-- START OF Data to use --
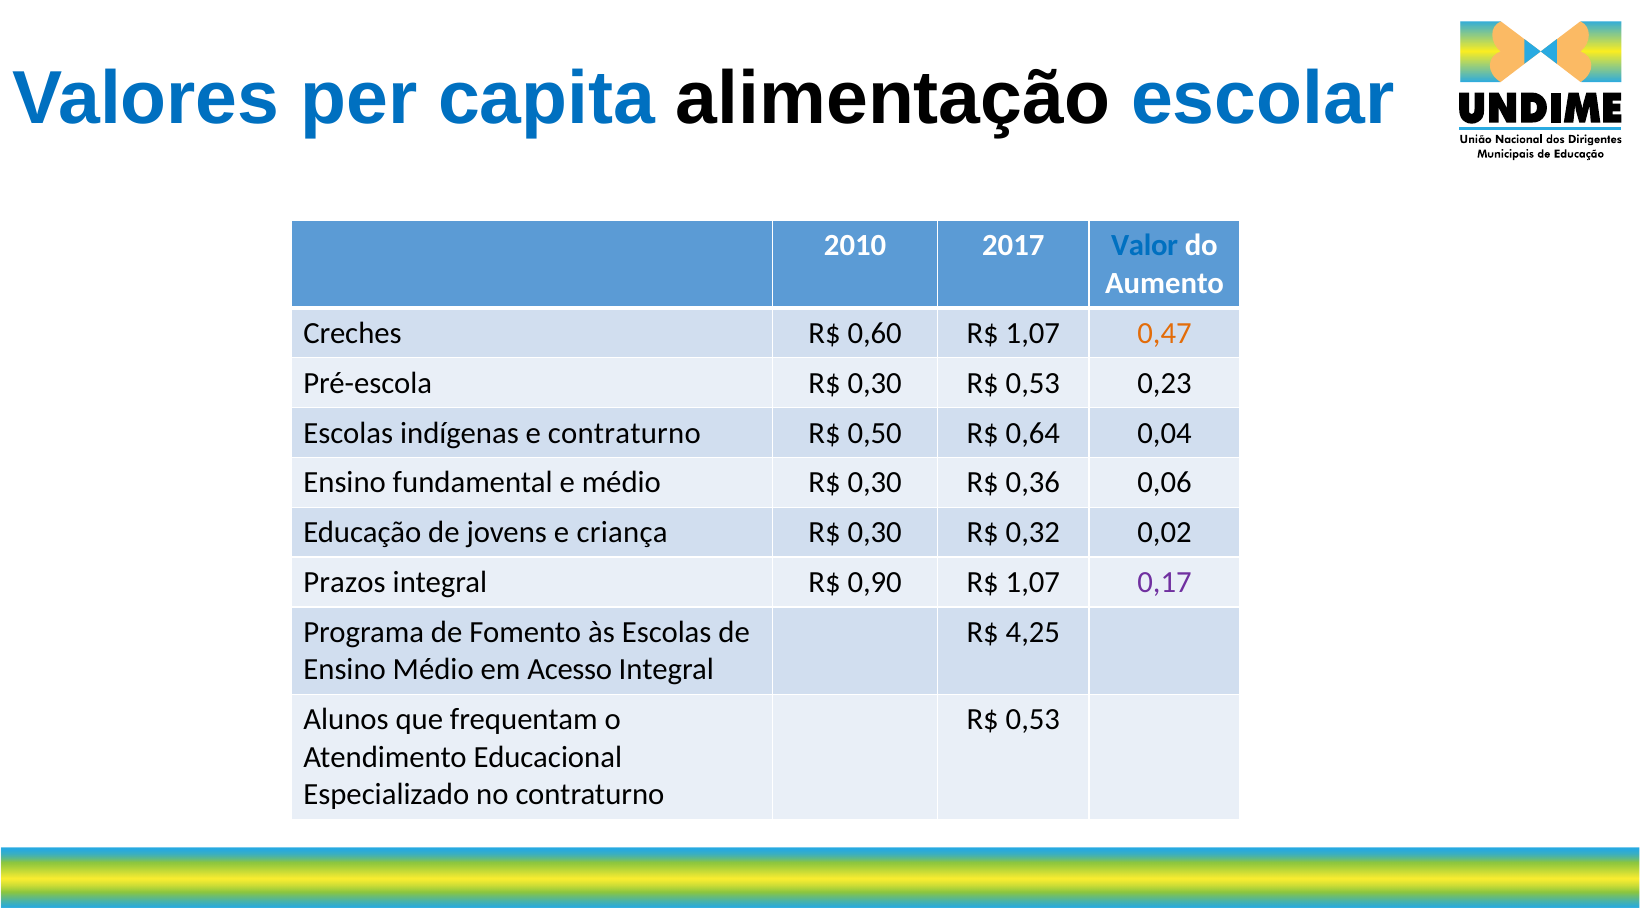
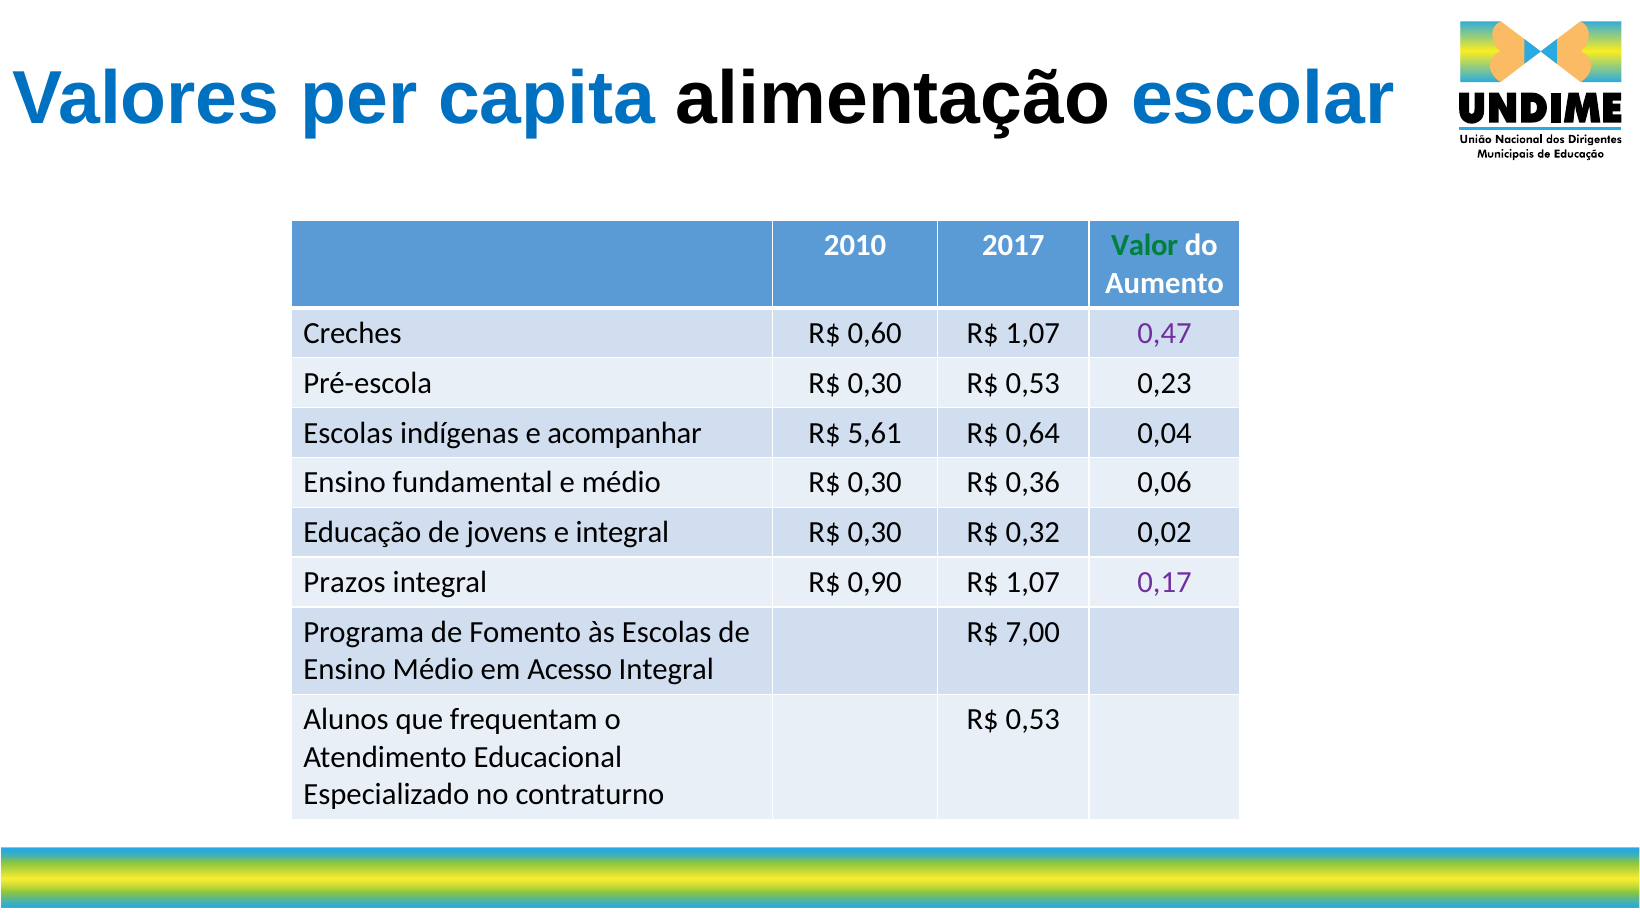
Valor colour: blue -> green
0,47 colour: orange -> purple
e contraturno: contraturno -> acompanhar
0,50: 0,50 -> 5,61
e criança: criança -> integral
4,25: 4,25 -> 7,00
-- END OF Data to use --
-- START OF Data to use --
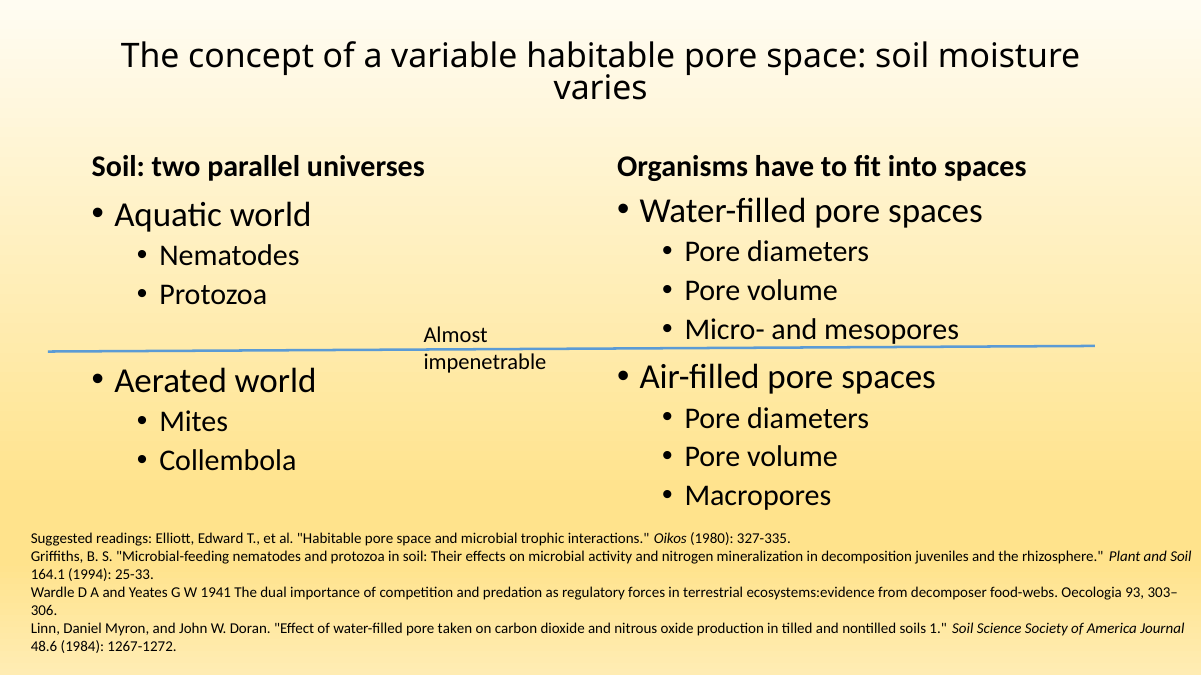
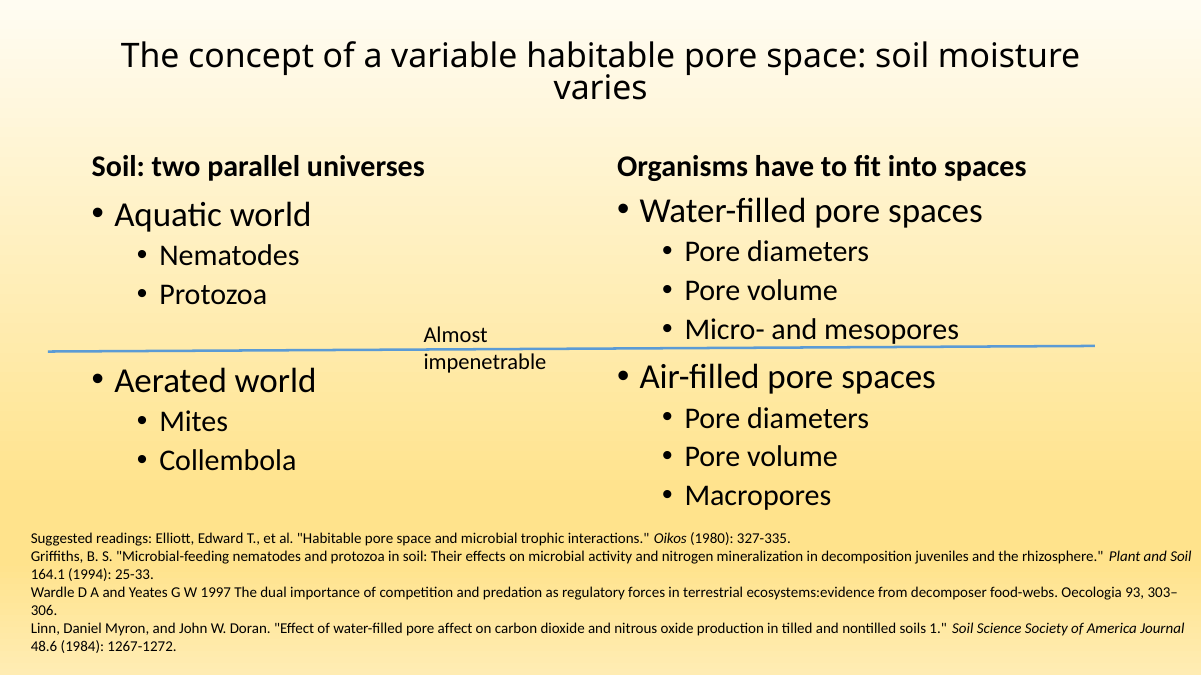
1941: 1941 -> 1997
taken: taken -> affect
-- END OF Data to use --
* _Exercise_
From the listing, copy out word for word every line from the one containing "Valor colour: blue -> green" through the one containing "4,25: 4,25 -> 7,00", including both of those lines.

* _Task response_
Valor colour: blue -> green
0,47 colour: orange -> purple
e contraturno: contraturno -> acompanhar
0,50: 0,50 -> 5,61
e criança: criança -> integral
4,25: 4,25 -> 7,00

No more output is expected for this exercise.